[Records from a collection]

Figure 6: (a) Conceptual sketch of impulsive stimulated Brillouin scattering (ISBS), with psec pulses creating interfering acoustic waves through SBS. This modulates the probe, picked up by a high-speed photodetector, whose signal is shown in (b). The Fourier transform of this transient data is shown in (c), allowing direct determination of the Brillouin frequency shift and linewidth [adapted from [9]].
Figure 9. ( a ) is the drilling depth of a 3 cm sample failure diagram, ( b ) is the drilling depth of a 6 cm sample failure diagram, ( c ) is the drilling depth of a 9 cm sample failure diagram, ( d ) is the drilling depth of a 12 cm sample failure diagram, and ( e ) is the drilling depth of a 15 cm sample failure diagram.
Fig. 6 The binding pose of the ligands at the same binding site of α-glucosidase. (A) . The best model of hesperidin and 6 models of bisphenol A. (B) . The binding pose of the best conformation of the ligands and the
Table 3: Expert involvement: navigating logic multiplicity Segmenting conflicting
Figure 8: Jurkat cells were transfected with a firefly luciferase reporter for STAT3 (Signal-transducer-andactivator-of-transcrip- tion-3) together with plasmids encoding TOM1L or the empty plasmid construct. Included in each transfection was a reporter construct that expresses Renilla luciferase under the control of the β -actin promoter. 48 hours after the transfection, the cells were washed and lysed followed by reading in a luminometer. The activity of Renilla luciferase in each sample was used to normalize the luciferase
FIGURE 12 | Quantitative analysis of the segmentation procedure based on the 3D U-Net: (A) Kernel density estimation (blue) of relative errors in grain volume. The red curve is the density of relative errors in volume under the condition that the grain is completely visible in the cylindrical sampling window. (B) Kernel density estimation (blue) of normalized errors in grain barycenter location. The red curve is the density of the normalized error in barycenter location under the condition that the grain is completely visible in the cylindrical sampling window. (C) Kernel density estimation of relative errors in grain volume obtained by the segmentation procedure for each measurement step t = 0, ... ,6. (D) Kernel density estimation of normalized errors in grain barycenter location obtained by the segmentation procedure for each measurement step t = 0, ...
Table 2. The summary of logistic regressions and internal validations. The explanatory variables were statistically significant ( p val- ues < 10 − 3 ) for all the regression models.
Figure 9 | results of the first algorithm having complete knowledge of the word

* _Your instructions_
Please reproduce, exactly as written, the lines of the records from the first line through the one containing "Figure 9. ( a".

* _Written response_
Figure 6: (a) Conceptual sketch of impulsive stimulated Brillouin scattering (ISBS), with psec pulses creating interfering acoustic waves through SBS. This modulates the probe, picked up by a high-speed photodetector, whose signal is shown in (b). The Fourier transform of this transient data is shown in (c), allowing direct determination of the Brillouin frequency shift and linewidth [adapted from [9]].
Figure 9. ( a ) is the drilling depth of a 3 cm sample failure diagram, ( b ) is the drilling depth of a 6 cm sample failure diagram, ( c ) is the drilling depth of a 9 cm sample failure diagram, ( d ) is the drilling depth of a 12 cm sample failure diagram, and ( e ) is the drilling depth of a 15 cm sample failure diagram.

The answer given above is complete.